__What is required__:
Whenever a picture appears, leave it out while repeating all the other data exactly.

__Dataset content__:
<<<<
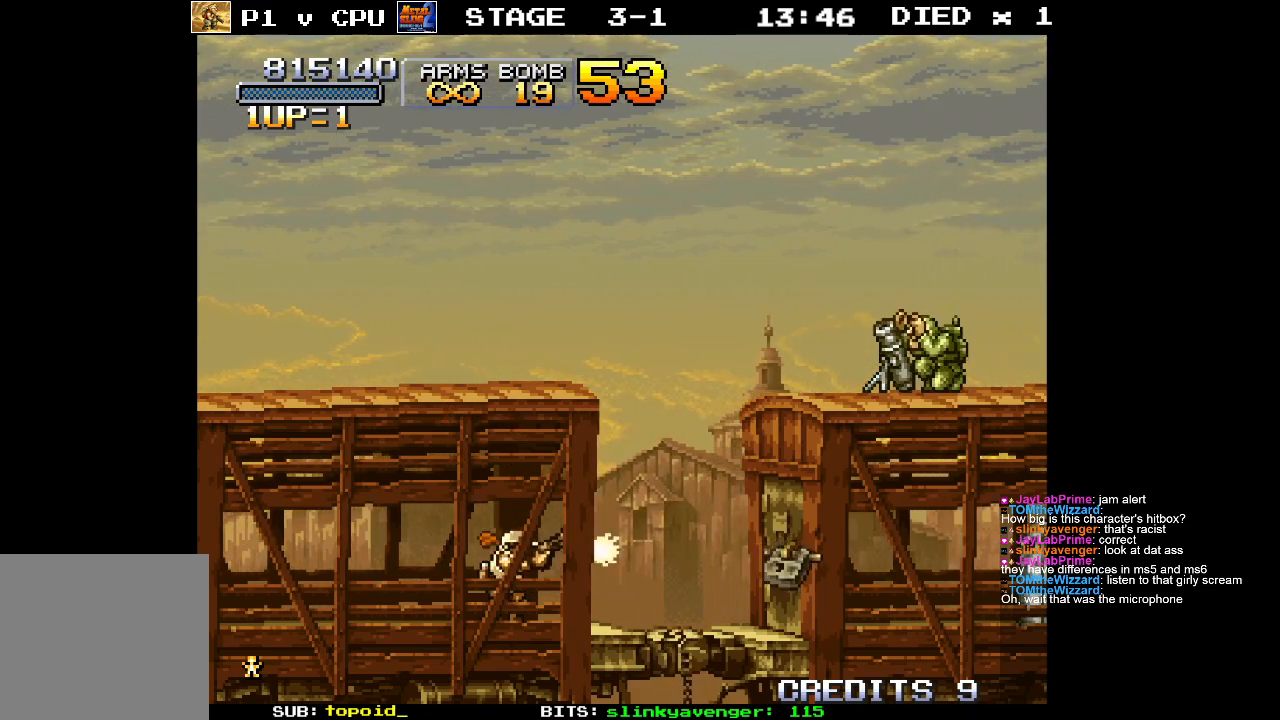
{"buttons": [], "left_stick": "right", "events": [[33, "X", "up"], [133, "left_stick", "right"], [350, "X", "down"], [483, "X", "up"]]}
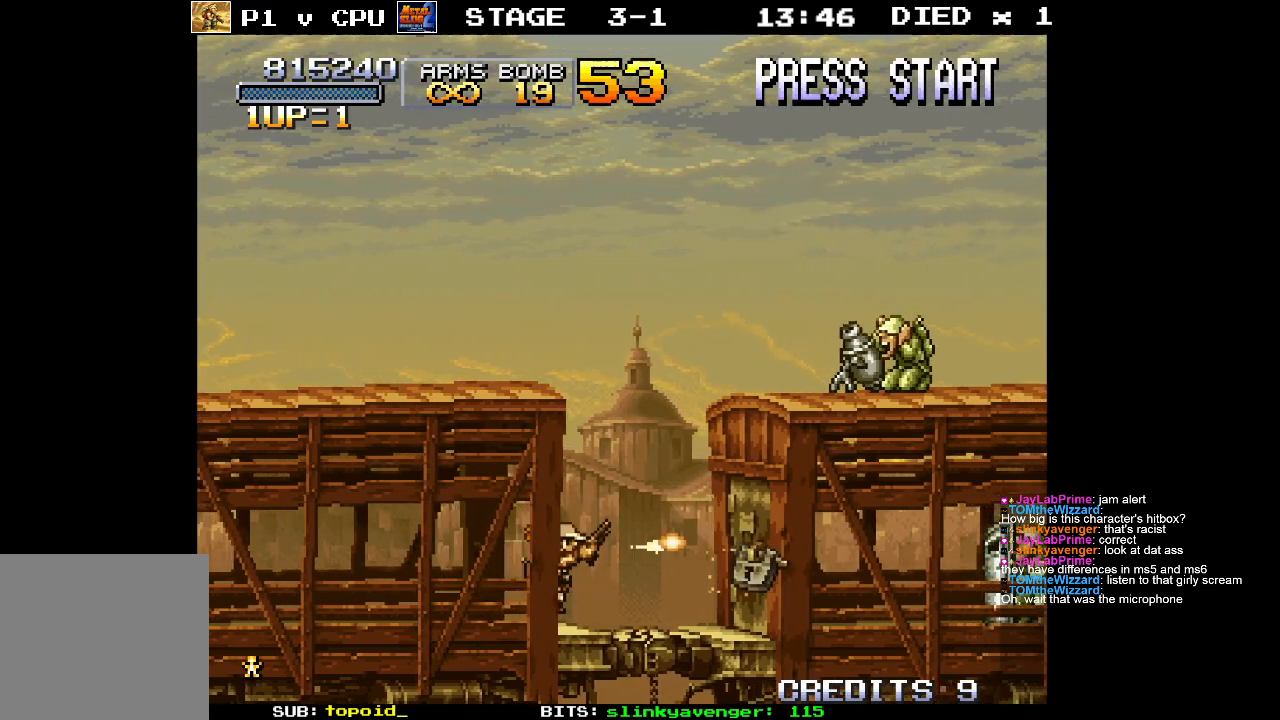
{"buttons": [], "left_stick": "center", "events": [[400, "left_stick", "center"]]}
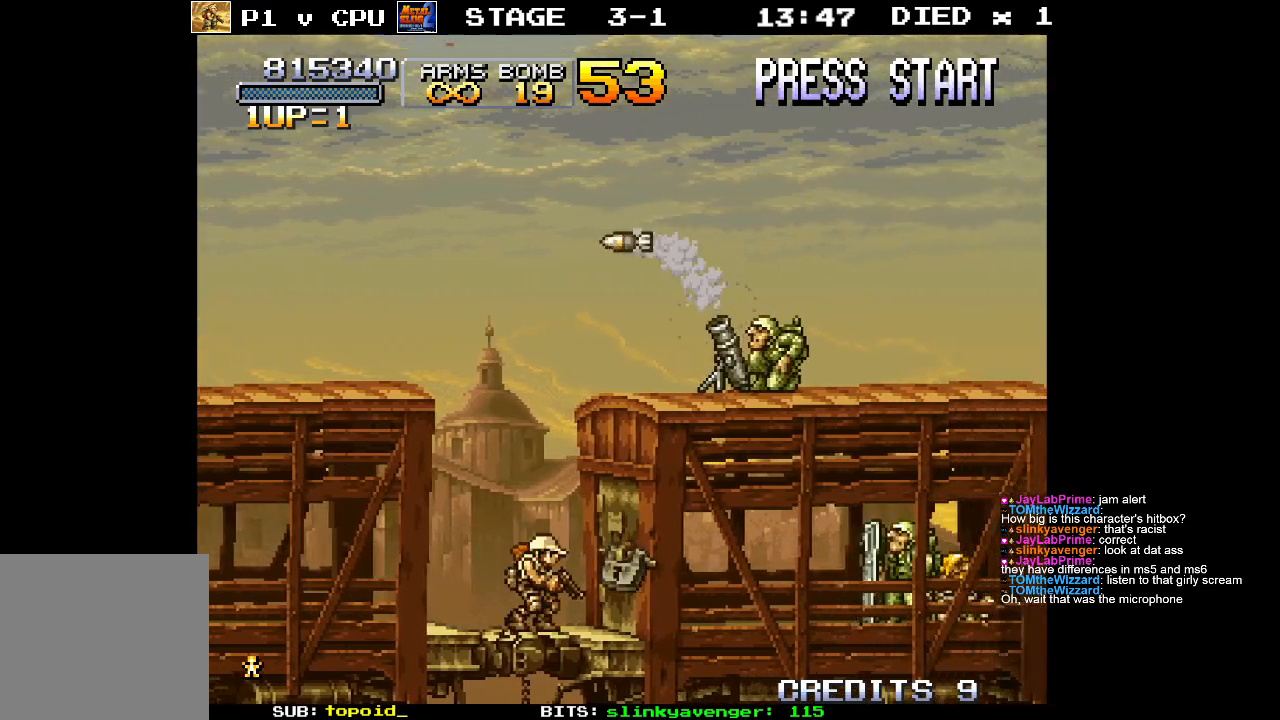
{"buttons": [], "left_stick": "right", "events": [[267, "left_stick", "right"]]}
>>>>
__Output for this task__:
{"buttons": [], "left_stick": "right", "events": [[33, "X", "up"], [133, "left_stick", "right"], [350, "X", "down"], [483, "X", "up"]]}
{"buttons": [], "left_stick": "center", "events": [[400, "left_stick", "center"]]}
{"buttons": [], "left_stick": "right", "events": [[267, "left_stick", "right"]]}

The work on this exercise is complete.